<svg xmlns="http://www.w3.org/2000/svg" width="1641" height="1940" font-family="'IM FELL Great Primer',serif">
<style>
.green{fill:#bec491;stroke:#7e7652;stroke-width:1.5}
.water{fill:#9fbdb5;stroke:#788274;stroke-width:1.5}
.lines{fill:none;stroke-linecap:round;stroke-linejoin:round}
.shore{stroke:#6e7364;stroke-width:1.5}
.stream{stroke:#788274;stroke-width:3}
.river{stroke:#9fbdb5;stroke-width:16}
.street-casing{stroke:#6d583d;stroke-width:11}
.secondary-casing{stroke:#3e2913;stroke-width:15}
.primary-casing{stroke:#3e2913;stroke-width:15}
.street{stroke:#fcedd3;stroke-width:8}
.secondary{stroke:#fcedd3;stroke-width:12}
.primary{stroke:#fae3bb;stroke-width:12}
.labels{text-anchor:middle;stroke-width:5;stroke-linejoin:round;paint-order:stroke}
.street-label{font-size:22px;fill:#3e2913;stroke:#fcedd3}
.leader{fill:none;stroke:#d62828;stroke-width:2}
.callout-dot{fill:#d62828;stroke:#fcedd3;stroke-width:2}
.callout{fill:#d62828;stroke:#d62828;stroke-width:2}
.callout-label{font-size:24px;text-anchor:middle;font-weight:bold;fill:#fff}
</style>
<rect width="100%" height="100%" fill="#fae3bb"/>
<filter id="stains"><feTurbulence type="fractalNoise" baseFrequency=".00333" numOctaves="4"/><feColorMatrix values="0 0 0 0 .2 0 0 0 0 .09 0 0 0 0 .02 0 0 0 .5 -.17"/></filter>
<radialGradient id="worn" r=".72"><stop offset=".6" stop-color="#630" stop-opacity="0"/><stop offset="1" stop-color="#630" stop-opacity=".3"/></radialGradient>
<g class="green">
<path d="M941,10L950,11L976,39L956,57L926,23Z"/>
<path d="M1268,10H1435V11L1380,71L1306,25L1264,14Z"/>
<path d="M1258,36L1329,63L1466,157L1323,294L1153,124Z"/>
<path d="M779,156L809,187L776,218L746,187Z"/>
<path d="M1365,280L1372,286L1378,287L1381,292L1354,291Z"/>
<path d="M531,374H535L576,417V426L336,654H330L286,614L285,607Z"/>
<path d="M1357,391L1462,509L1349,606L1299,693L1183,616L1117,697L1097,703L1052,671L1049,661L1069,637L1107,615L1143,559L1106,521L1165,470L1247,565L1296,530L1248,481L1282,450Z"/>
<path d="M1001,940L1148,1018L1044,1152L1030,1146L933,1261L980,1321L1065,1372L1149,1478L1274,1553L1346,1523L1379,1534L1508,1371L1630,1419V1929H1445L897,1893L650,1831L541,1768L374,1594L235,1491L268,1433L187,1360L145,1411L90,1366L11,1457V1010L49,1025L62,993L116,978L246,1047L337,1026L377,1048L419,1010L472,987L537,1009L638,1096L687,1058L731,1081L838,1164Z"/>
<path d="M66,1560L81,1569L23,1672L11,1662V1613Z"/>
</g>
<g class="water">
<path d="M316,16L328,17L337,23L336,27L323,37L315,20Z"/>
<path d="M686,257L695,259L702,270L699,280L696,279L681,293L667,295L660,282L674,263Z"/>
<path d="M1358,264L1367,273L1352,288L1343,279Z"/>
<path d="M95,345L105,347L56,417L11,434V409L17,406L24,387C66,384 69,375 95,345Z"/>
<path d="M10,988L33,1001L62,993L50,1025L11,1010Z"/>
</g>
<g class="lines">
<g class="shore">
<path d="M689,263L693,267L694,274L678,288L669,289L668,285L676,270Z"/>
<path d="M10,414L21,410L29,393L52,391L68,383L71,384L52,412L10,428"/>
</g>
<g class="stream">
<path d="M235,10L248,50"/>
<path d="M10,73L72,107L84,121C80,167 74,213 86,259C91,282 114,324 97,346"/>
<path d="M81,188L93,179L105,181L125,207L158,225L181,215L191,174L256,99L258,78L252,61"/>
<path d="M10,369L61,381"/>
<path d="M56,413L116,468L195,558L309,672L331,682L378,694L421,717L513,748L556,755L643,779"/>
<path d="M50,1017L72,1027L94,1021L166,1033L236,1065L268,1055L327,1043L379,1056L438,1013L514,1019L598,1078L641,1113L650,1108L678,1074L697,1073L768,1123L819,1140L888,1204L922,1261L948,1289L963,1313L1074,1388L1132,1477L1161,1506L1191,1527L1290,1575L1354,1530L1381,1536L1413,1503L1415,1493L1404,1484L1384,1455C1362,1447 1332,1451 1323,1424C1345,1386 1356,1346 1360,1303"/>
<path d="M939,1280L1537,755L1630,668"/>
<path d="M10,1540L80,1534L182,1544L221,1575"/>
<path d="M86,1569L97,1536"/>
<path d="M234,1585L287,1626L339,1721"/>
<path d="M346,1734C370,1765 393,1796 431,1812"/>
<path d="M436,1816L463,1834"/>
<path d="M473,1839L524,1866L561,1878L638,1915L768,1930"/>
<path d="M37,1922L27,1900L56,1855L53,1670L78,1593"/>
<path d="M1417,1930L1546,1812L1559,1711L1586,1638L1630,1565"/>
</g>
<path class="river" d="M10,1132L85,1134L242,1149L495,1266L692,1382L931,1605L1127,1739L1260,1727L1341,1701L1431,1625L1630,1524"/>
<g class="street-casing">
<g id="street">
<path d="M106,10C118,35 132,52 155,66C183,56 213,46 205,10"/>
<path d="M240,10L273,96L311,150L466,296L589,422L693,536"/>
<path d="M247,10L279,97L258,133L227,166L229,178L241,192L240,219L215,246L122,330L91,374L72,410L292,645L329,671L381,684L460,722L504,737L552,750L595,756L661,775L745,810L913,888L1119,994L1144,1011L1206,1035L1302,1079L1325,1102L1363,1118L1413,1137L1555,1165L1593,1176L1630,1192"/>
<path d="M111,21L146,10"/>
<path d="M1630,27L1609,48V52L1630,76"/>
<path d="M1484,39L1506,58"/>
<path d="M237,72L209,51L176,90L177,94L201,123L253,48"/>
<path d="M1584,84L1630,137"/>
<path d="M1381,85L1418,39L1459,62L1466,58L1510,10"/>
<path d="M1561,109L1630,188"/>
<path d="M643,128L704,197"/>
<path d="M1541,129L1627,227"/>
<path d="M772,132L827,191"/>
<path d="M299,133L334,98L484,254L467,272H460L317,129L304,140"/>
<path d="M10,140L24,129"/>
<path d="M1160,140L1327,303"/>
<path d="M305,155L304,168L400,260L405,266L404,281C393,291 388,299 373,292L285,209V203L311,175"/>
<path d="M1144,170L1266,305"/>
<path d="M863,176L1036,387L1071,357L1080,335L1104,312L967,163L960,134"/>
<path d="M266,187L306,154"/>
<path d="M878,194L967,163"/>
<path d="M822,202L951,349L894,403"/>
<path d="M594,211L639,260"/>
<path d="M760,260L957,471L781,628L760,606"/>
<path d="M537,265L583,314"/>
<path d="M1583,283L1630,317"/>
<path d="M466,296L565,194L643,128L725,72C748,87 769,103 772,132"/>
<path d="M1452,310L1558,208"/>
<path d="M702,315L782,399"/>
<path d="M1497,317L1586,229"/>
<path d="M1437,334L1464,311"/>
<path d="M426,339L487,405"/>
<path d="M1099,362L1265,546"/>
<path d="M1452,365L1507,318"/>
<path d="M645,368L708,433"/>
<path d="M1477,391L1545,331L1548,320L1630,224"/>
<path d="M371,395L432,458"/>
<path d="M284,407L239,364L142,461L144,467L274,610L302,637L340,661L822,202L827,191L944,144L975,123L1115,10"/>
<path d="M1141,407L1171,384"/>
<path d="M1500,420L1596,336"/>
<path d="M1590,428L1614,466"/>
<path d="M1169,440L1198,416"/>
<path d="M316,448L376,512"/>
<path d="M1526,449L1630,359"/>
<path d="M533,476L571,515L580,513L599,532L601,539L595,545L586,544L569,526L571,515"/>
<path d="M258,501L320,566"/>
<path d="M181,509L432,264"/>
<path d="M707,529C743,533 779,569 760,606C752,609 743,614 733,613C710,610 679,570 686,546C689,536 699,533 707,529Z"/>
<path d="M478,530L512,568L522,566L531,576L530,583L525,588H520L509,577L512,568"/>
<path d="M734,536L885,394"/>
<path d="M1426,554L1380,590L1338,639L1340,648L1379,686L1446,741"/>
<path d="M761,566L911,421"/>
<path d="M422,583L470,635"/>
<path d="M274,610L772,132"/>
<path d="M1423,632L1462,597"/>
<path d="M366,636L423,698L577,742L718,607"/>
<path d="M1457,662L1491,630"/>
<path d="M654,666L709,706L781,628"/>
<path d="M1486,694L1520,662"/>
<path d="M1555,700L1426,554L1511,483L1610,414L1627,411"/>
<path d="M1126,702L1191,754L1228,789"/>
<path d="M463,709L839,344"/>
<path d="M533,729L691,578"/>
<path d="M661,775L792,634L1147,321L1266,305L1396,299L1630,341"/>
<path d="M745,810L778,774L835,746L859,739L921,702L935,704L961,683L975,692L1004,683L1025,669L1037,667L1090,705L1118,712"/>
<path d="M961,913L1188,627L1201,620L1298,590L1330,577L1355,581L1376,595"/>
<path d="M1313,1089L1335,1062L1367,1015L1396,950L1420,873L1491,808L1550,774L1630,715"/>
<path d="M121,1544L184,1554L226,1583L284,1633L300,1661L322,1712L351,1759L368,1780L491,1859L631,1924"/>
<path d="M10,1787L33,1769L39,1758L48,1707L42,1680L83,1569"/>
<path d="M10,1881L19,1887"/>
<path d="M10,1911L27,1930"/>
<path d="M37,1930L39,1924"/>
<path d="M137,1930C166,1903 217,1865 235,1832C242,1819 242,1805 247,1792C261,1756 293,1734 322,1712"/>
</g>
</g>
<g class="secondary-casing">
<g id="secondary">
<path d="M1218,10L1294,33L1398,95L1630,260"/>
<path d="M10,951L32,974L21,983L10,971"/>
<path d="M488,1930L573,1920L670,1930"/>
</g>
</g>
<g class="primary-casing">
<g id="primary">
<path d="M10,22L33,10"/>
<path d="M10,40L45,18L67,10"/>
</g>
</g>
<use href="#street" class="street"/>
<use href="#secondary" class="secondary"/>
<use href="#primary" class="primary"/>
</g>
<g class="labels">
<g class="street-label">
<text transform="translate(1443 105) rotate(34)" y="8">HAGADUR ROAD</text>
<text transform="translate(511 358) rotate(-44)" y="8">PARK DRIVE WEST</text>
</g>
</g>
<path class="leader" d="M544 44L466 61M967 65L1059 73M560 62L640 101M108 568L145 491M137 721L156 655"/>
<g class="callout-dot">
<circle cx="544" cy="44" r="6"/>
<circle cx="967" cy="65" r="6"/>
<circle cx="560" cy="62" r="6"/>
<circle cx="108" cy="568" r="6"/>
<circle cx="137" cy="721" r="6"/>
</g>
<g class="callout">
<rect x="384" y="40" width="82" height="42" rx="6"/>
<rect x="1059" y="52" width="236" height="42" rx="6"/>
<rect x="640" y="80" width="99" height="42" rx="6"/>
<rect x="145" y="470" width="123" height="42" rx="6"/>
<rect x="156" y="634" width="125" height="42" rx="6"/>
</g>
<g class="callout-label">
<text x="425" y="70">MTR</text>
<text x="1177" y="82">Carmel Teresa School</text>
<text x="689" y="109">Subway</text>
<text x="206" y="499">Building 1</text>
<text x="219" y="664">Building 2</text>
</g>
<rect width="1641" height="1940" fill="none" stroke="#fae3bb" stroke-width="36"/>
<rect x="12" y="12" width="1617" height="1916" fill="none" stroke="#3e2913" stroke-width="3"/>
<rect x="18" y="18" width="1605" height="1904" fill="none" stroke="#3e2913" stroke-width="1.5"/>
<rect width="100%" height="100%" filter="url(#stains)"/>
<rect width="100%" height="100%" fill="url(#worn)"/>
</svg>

REQUIRED WORK:
Every line in the data above that includes the word "lines" should be copied.

ANSWER TO THIS EXERCISE:
.lines{fill:none;stroke-linecap:round;stroke-linejoin:round}
<g class="lines">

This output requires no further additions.